13 Jul

Map of the Week: The Land of Chocolate

Chocolate, made from the cocoa bean, is the world’s favorite sweet. Cocoa and chocolate have influenced the world more than most realize. The lure of sweet cocoa seeds was a primary incentive for European powers to pursue colonial interests in the New World, and chocolate has often been used as currency during wartime. Hot cocoa is among the most popular winter beverages, and cocoa is used as candy in almost every major holiday. Cocoa products have pervaded much of our society, so for this week’s Map of the Week, we looked at where cocoa is coming from and where it’s going to.

Cocoa pods on a Côte d’Ivoire cocoa plantation.

The cocoa bean is indigenous to the Amazon Basin and grows inside large seeds on the cocoa tree. These trees can grow in any similar environment, and due to the forces of globalization, many cocoa plantations have appeared all over the world. While Indonesia and Papua New Guinea in Southeast Asia and Peru and Ecuador in South America are large centers of cocoa production, it is Western Africa that produces the overwhelming majority of the world’s cocoa. Western Africa produces nearly 75% of all the world’s cocoa, with Côte d’Ivoire producing almost 40% of the world’s total alone. Cocoa production is the primary industry of many of these states, with tens of millions of workers there dependent on the industry.

Many Dutch eat chocolate on their morning toast.

So if most of the cocoa is be grown on West African plantations, where is it being shipped to? The processed cocoa beans are shipped all over the world, but primarily, it goes to Europe. Europe imports more than 50% of the world’s cocoa. Who is the most prolific European cocoa importer? That would be the Dutch, importing just under 25% of all cocoa produced, an admirable achievement for such a geographically small country. Even the United States, which has over 300 million more citizens than the Netherlands, only imports 15% of all cocoa.

Lindt and Toblerone are popular Swiss products.

This is not to say that the Dutch consume the most chocolate. The Netherlands simply imports the most cocoa from the producers, and then process it further into consumable forms and sell it further. In terms of top chocolate consumption, the honor goes to the Swiss, who, per capita, eat more chocolate than anyone else on Earth. Again, European countries top the list of chocolate consumers, with the only non-European country, the United States, coming in ninth.
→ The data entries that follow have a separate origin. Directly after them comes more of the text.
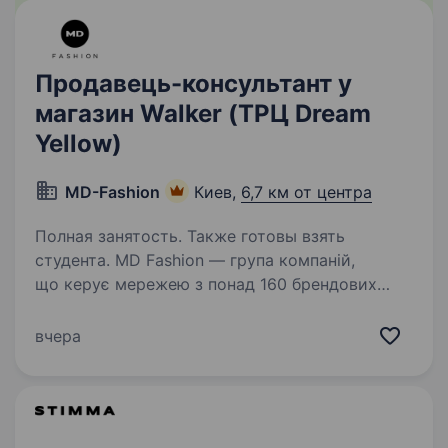
Продавець-консультант у
магазин Walker (ТРЦ Dream
Yellow)
MD-Fashion
Киев,
6,7 км от центра
Полная занятость. Также готовы взять
студента. MD Fashion — група компаній,
що керує мережею з понад 160 брендових
магазинів по всій Україні, Центральній Азії
та Молдові, та представляє світові бренди
вчера
Tommy Hilfiger, Calvin Klein, Diesel, Gant, G-Star
Raw, Under…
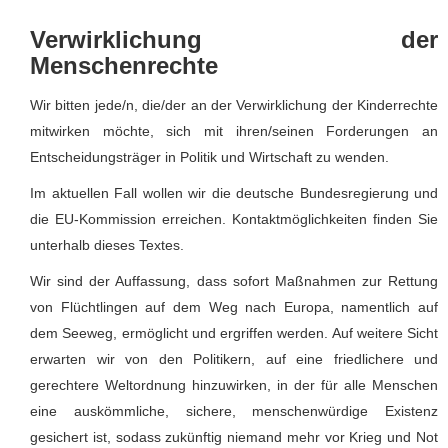
Verwirklichung der
Menschenrechte
Wir bitten jede/n, die/der an der Verwirklichung der Kinderrechte
mitwirken möchte, sich mit ihren/seinen Forderungen an
Entscheidungsträger in Politik und Wirtschaft zu wenden.
Im aktuellen Fall wollen wir die deutsche Bundesregierung und
die EU-Kommission erreichen. Kontaktmöglichkeiten finden Sie
unterhalb dieses Textes.
Wir sind der Auffassung, dass sofort Maßnahmen zur Rettung
von Flüchtlingen auf dem Weg nach Europa, namentlich auf
dem Seeweg, ermöglicht und ergriffen werden. Auf weitere Sicht
erwarten wir von den Politikern, auf eine friedlichere und
gerechtere Weltordnung hinzuwirken, in der für alle Menschen
eine auskömmliche, sichere, menschenwürdige Existenz
gesichert ist, sodass zukünftig niemand mehr vor Krieg und Not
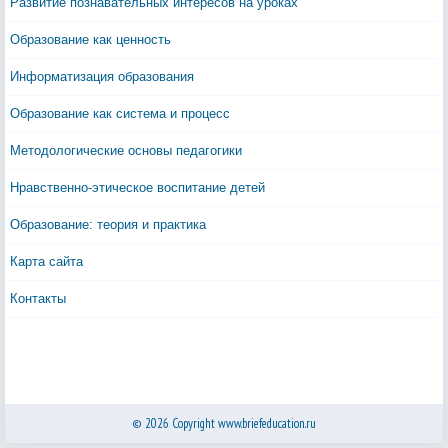
Развитие познавательных интересов на уроках
Образование как ценность
Информатизация образования
Образование как система и процесс
Методологические основы педагогики
Нравственно-этическое воспитание детей
Образование: теория и практика
Карта сайта
Контакты
© 2026 Copyright www.briefeducation.ru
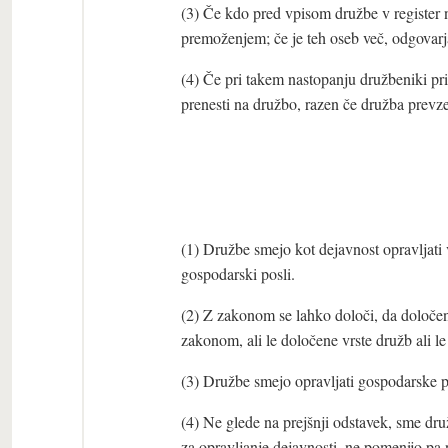
(3) Če kdo pred vpisom družbe v register
premoženjem; če je teh oseb več, odgovarj
(4) Če pri takem nastopanju družbeniki pri
prenesti na družbo, razen če družba prevz
(1) Družbe smejo kot dejavnost opravljati v
gospodarski posli.
(2) Z zakonom se lahko določi, da določen
zakonom, ali le določene vrste družb ali le
(3) Družbe smejo opravljati gospodarske pos
(4) Ne glede na prejšnji odstavek, sme druž
za opravljanje dejavnosti, ne pomenijo pa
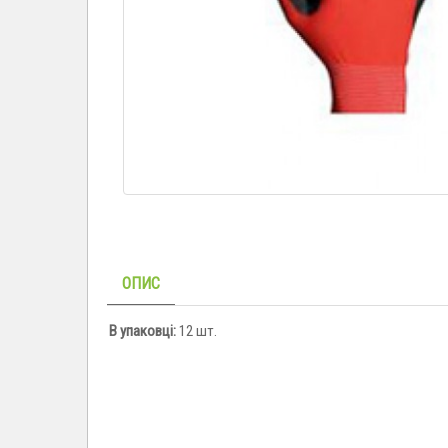
ОПИС
В упаковці:
12 шт.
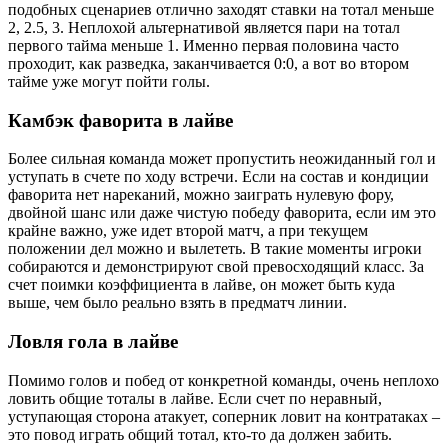
подобных сценариев отлично заходят ставки на тотал меньше
2, 2.5, 3. Неплохой альтернативой является пари на тотал
первого тайма меньше 1. Именно первая половина часто
проходит, как разведка, заканчивается 0:0, а вот во втором
тайме уже могут пойти голы.
Камбэк фаворита в лайве
Более сильная команда может пропустить неожиданный гол и
уступать в счете по ходу встречи. Если на состав и кондиции
фаворита нет нареканий, можно заиграть нулевую фору,
двойной шанс или даже чистую победу фаворита, если им это
крайне важно, уже идет второй матч, а при текущем
положении дел можно и вылететь. В такие моменты игроки
собираются и демонстрируют свой превосходящий класс. За
счет поимки коэффициента в лайве, он может быть куда
выше, чем было реально взять в предматч линии.
Ловля гола в лайве
Помимо голов и побед от конкретной команды, очень неплохо
ловить общие тоталы в лайве. Если счет по неравный,
уступающая сторона атакует, соперник ловит на контратаках –
это повод играть общий тотал, кто-то да должен забить.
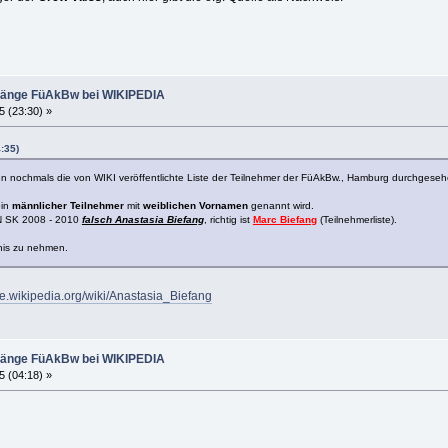
gänge FüAkBw bei WIKIPEDIA
5 (23:30) »
:35)
gen nochmals die von WIKI veröffentlichte Liste der Teilnehmer der FüAkBw., Hamburg durchgeseh
ein
männlicher Teilnehmer
mit
weiblichen Vornamen
genannt wird.
N SK 2008 - 2010
falsch Anastasia Biefang
, richtig ist
Marc Biefang
(Teilnehmerliste).
tnis zu nehmen.
/de.wikipedia.org/wiki/Anastasia_Biefang
gänge FüAkBw bei WIKIPEDIA
5 (04:18) »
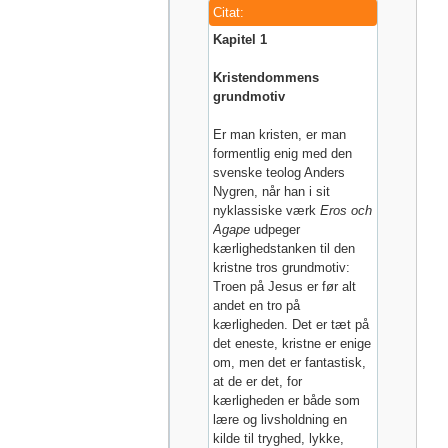
Citat:
Kapitel 1
Kristendommens
grundmotiv
Er man kristen, er man
formentlig enig med den
svenske teolog Anders
Nygren, når han i sit
nyklassiske værk
Eros och
Agape
udpeger
kærlighedstanken til den
kristne tros grundmotiv:
Troen på Jesus er før alt
andet en tro på
kærligheden. Det er tæt på
det eneste, kristne er enige
om, men det er fantastisk,
at de er det, for
kærligheden er både som
lære og livsholdning en
kilde til tryghed, lykke,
One thing that is noticeable on the map is that, when shown on the same scale, the imports of cocoa are much more evenly spread than the exports. Western Africa has countries that export more than 30-40% of the world’s cocoa each, whereas no country has that kind of monopoly over imports. After the Netherlands, imports drop quickly, with the vast majority being between 5-10%. While cocoa production is concentrated, consumption is widespread.